Figure 5. Python code to plot a stacked bar chart for residential address data in census tract 48303010402


import matplotlib.pyplot as plt

# Format and sort YEAR_MONTH
df2["YEAR_MONTH"] = pd.to_datetime(df2["YEAR_MONTH"])
df2 = df2.sort_values(by="YEAR_MONTH", ascending=True)

# Fix casting
cols = [
    "TOTAL_RESIDENTIAL_ADDRESSES",
    "Active_Residential_Addresses",
    "STV_RESIDENTIAL_ADDRESSES",
    "LTV_RESIDENTIAL_ADDRESSES",
    "NO_STAT_RESIDENTIAL_ADDRESSES"
]
df2[cols] = df2[cols].fillna(0).astype(float).astype(int)

# Plot
plt.figure(figsize=(12, 6))
x = range(len(df2))
plt.bar(x, df2["Active_Residential_Addresses"], label="Active", color="#4CAF50")
plt.bar(
    x,
    df2["STV_RESIDENTIAL_ADDRESSES"],
    bottom=df2["Active_Residential_Addresses"],
    label="Short-Term Vacant",
    color="#FFFF00"
)
plt.bar(
    x,
    df2["LTV_RESIDENTIAL_ADDRESSES"],
    bottom=df2["Active_Residential_Addresses"] + df2["STV_RESIDENTIAL_ADDRESSES"],
    label="Long-Term Vacant",
    color="#FFA500"
)
plt.bar(
    x,
    df2["NO_STAT_RESIDENTIAL_ADDRESSES"],
    bottom=df2["Active_Residential_Addresses"]
    + df2["STV_RESIDENTIAL_ADDRESSES"]
    + df2["LTV_RESIDENTIAL_ADDRESSES"],
    label="No-Stat",
    color="#FF0000"
)

# Customize x-ticks on graph
ticks_to_show = [i for i, date in enumerate(df2["YEAR_MONTH"]) if date.month == 9]
labels_to_show = [df2["YEAR_MONTH"].dt.strftime("%Y-%m")[i] for i in ticks_to_show]

# Format graph
plt.xticks(ticks=ticks_to_show, labels=labels_to_show, rotation=45, ha="right")
plt.xlabel("Year-Month")
plt.ylabel("Residential Address Count by Mail Delivery Status")
plt.title("Residential Addresses Over Time")
plt.legend(title="Address Type")
plt.tight_layout()
plt.grid(axis="y", linestyle="--", alpha=0.4)
plt.show()
  

Figure 6. Residential addresses by mail delivery status for census tract 48303010402


Figure 6. Residential addresses by mail delivery status for census tract 48303010402

Conclusion

This article demonstrated how to use Python to call the NCWM API to query HUD Aggregated USPS Address Data to understand housing growth near Lubbock, Texas.
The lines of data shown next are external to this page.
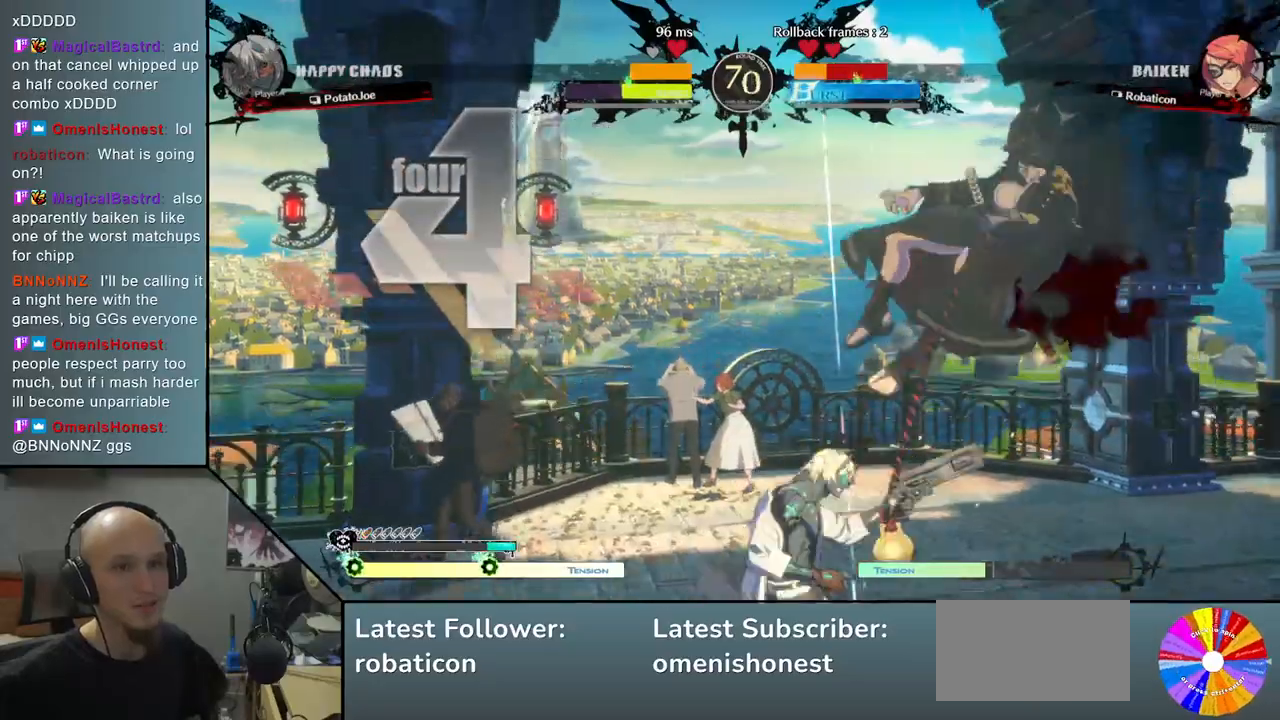
{"buttons": ["R2"], "left_stick": "left", "events": [[183, "L2", "up"], [367, "left_stick", "center"], [433, "left_stick", "left"], [483, "R2", "down"]]}
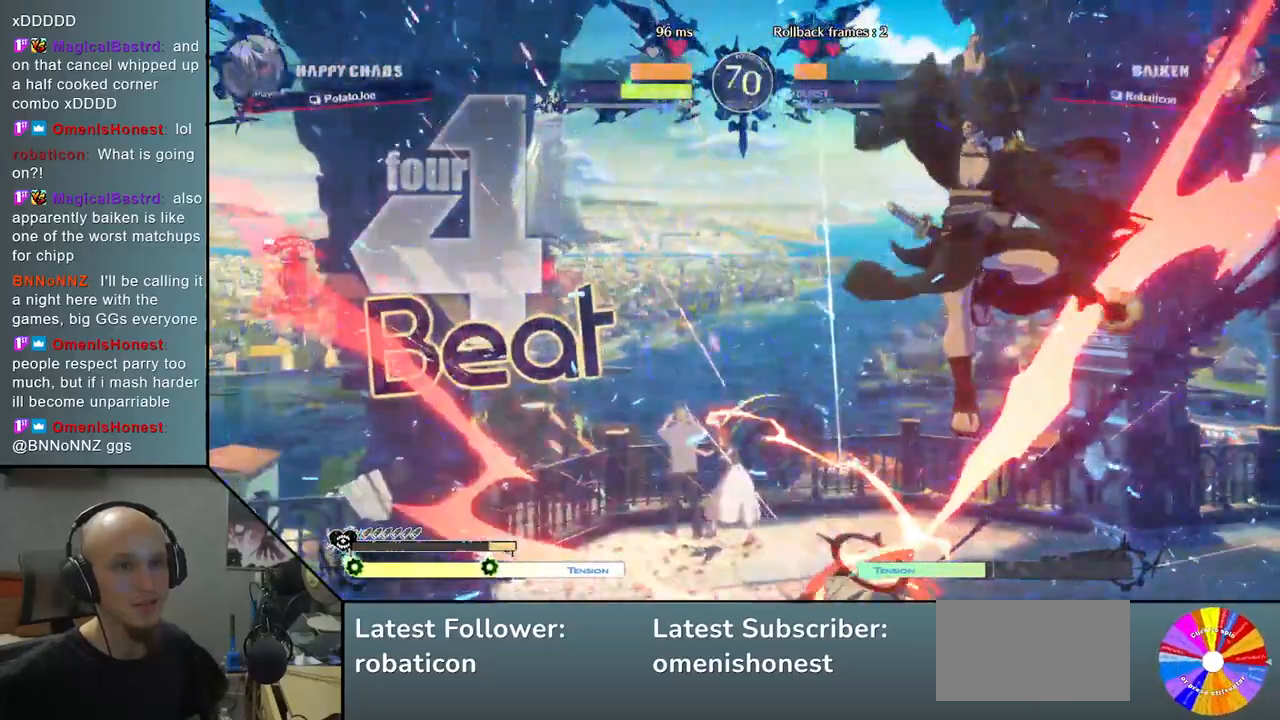
{"buttons": [], "left_stick": "left", "events": [[183, "R2", "up"]]}
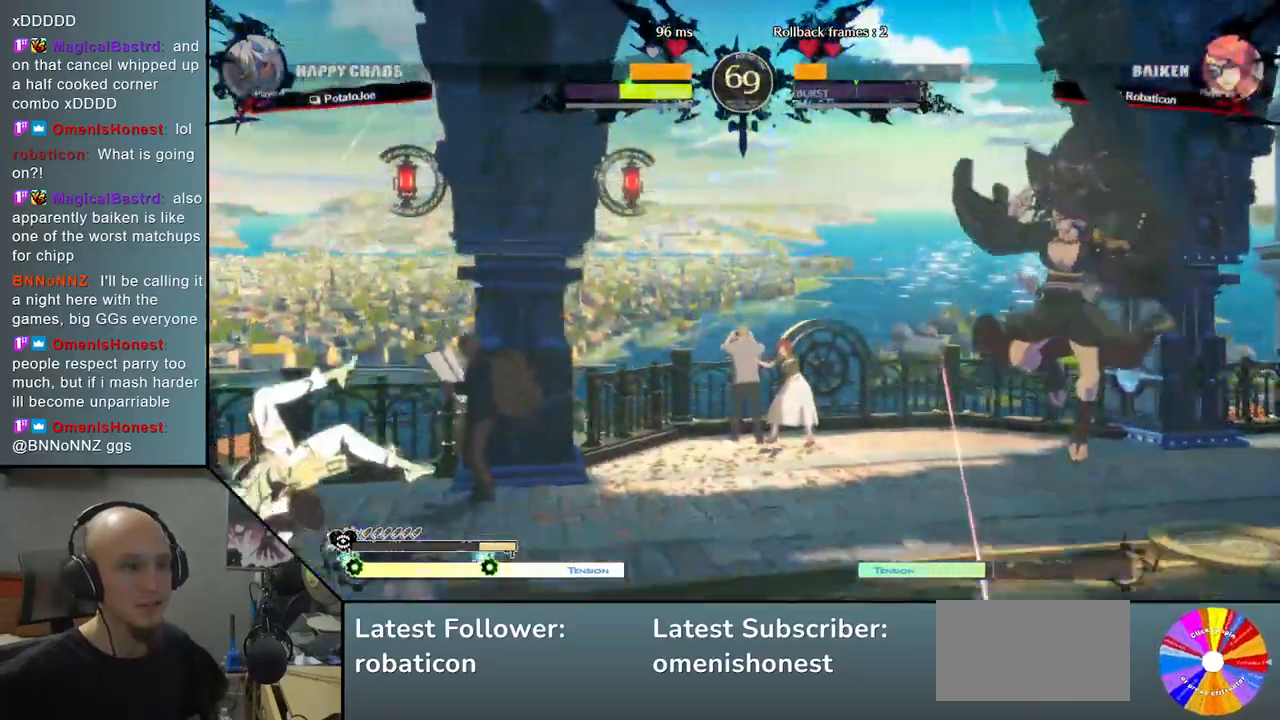
{"buttons": ["CIRCLE"], "left_stick": "center", "events": [[167, "left_stick", "center"], [267, "left_stick", "down"], [367, "left_stick", "center"], [417, "left_stick", "down"], [467, "CIRCLE", "down"], [500, "left_stick", "center"]]}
Other NCWM datasets also are available with small tweaks to the code. Although the example in this article used Python to query the API endpoint, users can structure queries using various programming languages. This example showed that the number of USPS active residential addresses near Lubbock grew slightly but was relatively steady before 2020. In early 2020, the number of active residential addresses began to grow, nearly tripling by the second quarter of 2025, which suggests a high rate of housing production. Local planners, analysts, and policymakers can use similar methods to track neighborhood change in census tracts nationwide.

Note

Data users should remain mindful of the sublicense agreement to use USPS address data, which does not include selling, licensing, or distributing the data.

Pandas is a data manipulation library in Python that holds data as a table, similar to a data table in Microsoft Excel or a SQL database, in what is called a dataframe. ×

A dataframe is a data structure organized into a two-dimensional table of rows and columns. ×

 
Published Date: 22 January 2026


The contents of this article are the views of the author(s) and do not necessarily reflect the views or policies of the U.S. Department of Housing and Urban Development or the U.S. Government.